_Task requirements_. Count the lines in the records below that contain the word "back", and give only that number.

Skeletal landmark data
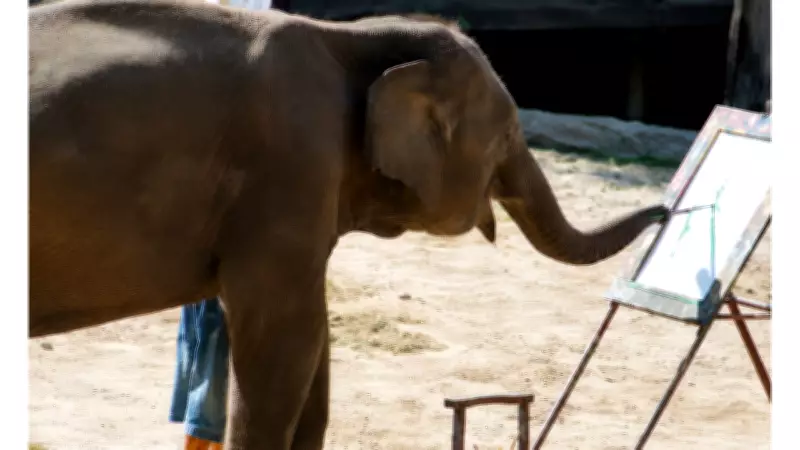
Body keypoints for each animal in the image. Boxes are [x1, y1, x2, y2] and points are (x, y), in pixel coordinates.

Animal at [29, 1, 669, 449]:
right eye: (510, 134)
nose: (667, 210)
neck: (350, 36)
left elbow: (315, 342)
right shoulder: (291, 167)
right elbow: (284, 339)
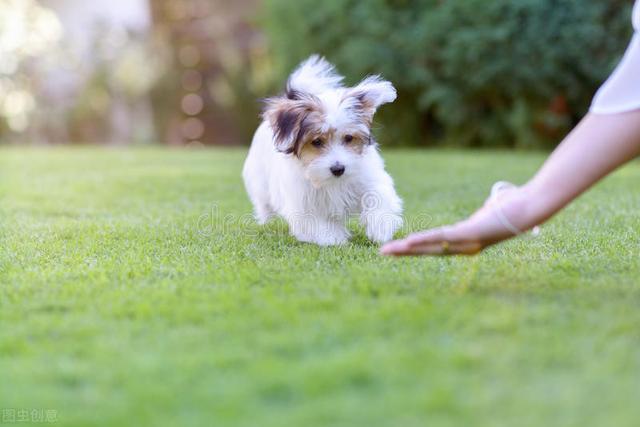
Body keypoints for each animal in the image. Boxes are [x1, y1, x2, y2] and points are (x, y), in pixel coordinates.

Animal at [242, 55, 402, 246]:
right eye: (316, 141)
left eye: (349, 138)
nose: (338, 169)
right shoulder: (304, 201)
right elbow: (317, 221)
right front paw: (333, 238)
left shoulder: (369, 179)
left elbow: (377, 197)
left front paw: (380, 228)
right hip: (260, 182)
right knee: (263, 203)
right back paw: (265, 221)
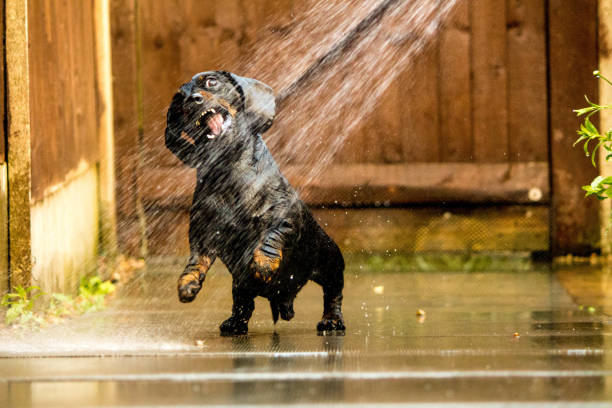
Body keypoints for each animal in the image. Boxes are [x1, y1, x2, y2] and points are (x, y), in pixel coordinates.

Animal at [164, 71, 344, 334]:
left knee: (333, 292)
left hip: (330, 261)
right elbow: (197, 258)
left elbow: (272, 235)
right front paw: (188, 282)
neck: (228, 169)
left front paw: (264, 263)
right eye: (179, 98)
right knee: (243, 303)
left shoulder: (285, 216)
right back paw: (235, 323)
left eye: (211, 82)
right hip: (240, 284)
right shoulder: (203, 231)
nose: (192, 100)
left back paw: (332, 319)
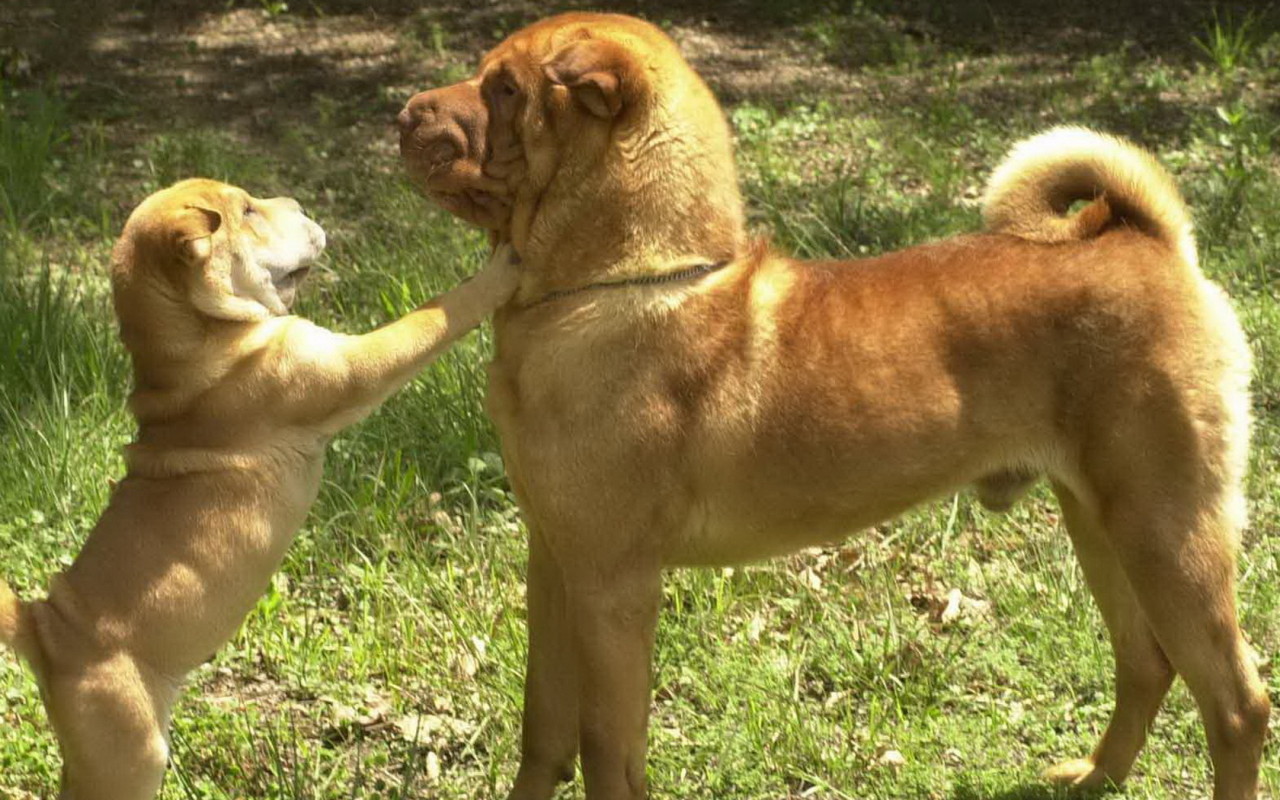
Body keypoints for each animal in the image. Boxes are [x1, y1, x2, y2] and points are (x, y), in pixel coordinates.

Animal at [0, 178, 518, 799]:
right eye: (247, 211)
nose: (296, 202)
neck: (194, 343)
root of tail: (43, 628)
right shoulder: (351, 366)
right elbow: (431, 317)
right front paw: (500, 267)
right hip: (128, 756)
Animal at [398, 12, 1270, 800]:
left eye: (505, 89)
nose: (405, 111)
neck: (620, 281)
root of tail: (1144, 239)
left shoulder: (612, 585)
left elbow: (608, 751)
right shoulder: (555, 562)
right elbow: (544, 731)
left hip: (1166, 530)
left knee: (1236, 704)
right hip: (1100, 522)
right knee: (1146, 663)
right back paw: (1095, 777)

_Exercise response_. 4